START READING PASSAGE

This is where the industry’s opportunity lies. We don’t need to dumb wine down, after all consumers can fully understand the difference between extra virgin, cold-pressed olive oil and a cheap supermarket blend, or why you’d use Maldon sea salt instead of table salt. Instead wine needs to become more emotionally intelligent.
We need to shift the conversation from what to pair with, to why
We need to shift the conversation from what to pair with, to why. Using the olive oil example, consumers might not know every detail about polyphenols or processing methods, but they get that one is for finishing and one is for frying. It’s about function, feel and intention and wine should be the same.
When we speak to tone rather than ingredients, mood rather than menu, we allow wine to re-enter everyday life in a way that feels natural and effortless. This isn’t just good for the consumer, it’s a win for the industry too because this is a demographic that wants to enjoy wine. They’re already engaging, just look at the number of followers that wine communicators have on social media, but not if it means memorising flavour wheels or being shamed for liking Prosecco with Pringles.
If we stop gatekeeping wine through the lens of ‘proper food’, we open the door to a whole new wave of drinkers. Not because they don’t love wine, but because no one told them they were allowed to love it like this.
So no, potato waffles might not be the apex of gastronomy, but they represent something meaningful; an invitation for all wine lovers to take a seat at the table, or on the sofa or the bean bag. If we can embrace that, not as a compromise but as a cultural reality we can future-proof the wine industry for the next generation of fridge-raiders, snack-board stylists and culinary rebels.

END READING PASSAGE
START SUPPLIED INFORMATION

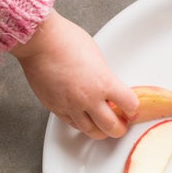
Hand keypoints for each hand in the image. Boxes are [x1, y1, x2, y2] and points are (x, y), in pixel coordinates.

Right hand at [11, 10, 137, 138]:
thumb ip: (104, 76)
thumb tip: (108, 87)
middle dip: (120, 128)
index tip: (131, 107)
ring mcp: (71, 105)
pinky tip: (85, 121)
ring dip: (101, 132)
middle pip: (112, 127)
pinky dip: (82, 125)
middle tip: (121, 126)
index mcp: (104, 82)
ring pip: (92, 131)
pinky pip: (73, 124)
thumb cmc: (66, 40)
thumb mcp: (97, 57)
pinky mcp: (55, 107)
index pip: (130, 105)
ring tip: (104, 128)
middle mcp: (89, 98)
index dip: (132, 107)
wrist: (39, 41)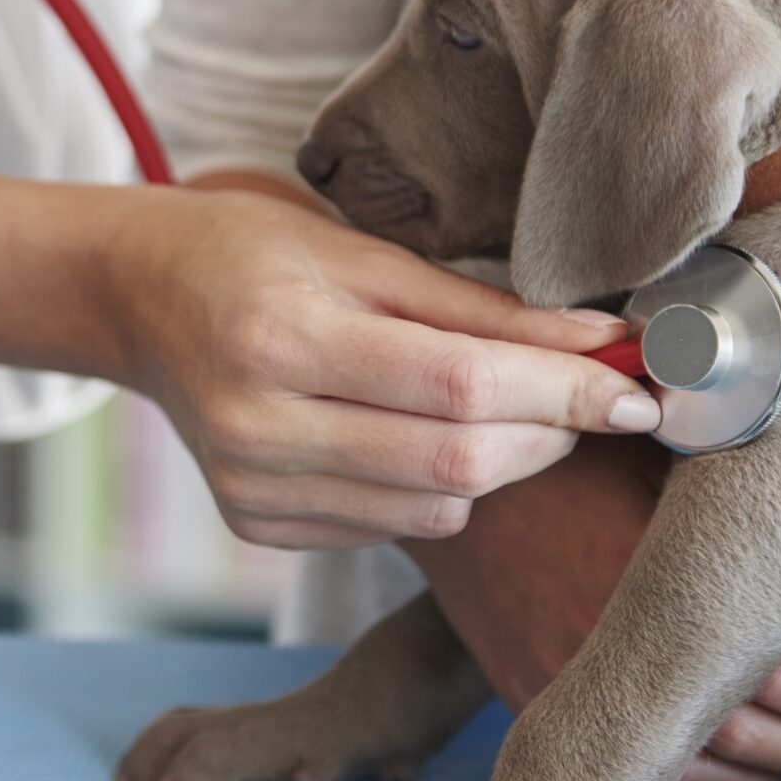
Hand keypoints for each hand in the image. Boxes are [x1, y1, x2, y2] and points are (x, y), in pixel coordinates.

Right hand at [108, 187, 664, 547]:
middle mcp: (256, 425)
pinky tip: (413, 435)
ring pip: (434, 507)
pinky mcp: (256, 525)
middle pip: (454, 462)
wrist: (144, 298)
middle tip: (591, 397)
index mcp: (283, 337)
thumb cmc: (259, 254)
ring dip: (499, 465)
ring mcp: (251, 489)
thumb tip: (604, 343)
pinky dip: (434, 488)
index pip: (458, 385)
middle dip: (549, 433)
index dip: (563, 390)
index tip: (636, 385)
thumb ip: (486, 309)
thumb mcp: (369, 254)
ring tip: (499, 407)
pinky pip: (391, 526)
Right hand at [406, 438, 780, 780]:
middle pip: (743, 740)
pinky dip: (690, 780)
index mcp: (657, 589)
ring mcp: (564, 684)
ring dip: (767, 776)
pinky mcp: (529, 696)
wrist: (455, 475)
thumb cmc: (576, 453)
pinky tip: (734, 768)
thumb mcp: (666, 461)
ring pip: (686, 770)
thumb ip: (742, 511)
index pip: (776, 679)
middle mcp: (611, 652)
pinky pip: (622, 765)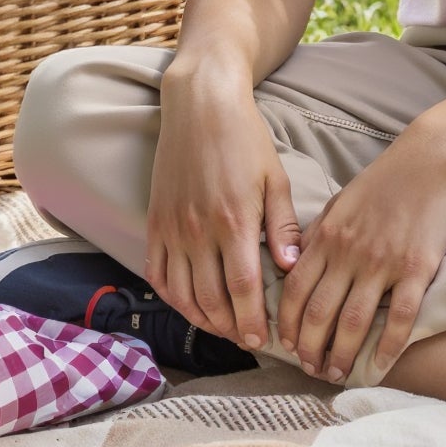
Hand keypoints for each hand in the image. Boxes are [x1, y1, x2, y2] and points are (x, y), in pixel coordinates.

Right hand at [146, 77, 302, 350]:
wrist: (201, 106)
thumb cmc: (245, 139)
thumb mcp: (275, 178)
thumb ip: (282, 226)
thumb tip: (291, 268)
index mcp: (234, 221)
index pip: (242, 289)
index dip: (252, 320)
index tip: (263, 340)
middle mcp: (198, 231)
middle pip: (211, 299)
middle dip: (230, 327)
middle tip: (247, 339)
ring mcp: (172, 229)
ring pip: (182, 294)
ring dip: (202, 319)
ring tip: (223, 327)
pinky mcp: (155, 223)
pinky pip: (158, 274)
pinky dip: (172, 298)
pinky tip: (190, 305)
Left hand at [277, 126, 445, 383]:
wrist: (436, 157)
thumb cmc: (389, 178)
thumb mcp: (343, 201)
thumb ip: (318, 234)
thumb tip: (295, 264)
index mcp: (328, 235)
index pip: (295, 290)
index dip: (288, 324)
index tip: (288, 346)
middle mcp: (349, 252)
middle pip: (319, 313)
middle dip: (310, 349)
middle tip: (312, 370)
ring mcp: (383, 261)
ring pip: (354, 322)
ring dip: (342, 355)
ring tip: (338, 374)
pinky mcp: (417, 267)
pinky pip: (399, 317)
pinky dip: (387, 347)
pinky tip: (380, 365)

END SUPPLIED INFORMATION

__ACTIVITY LIST__.
[1] In the wine article, what does it say consumers understand about the two kinds of olive oil?
[2] Write out the wine article's wording from "If we stop gatekeeping" to "it like this.".

__SOLUTIONS BELOW__.
[1] They understand that one is for finishing and one is for frying.

[2]
If we stop gatekeeping wine through the lens of ‘proper food’, we open the door to a whole new wave of drinkers. Not because they don’t love wine, but because no one told them they were allowed to love it like this.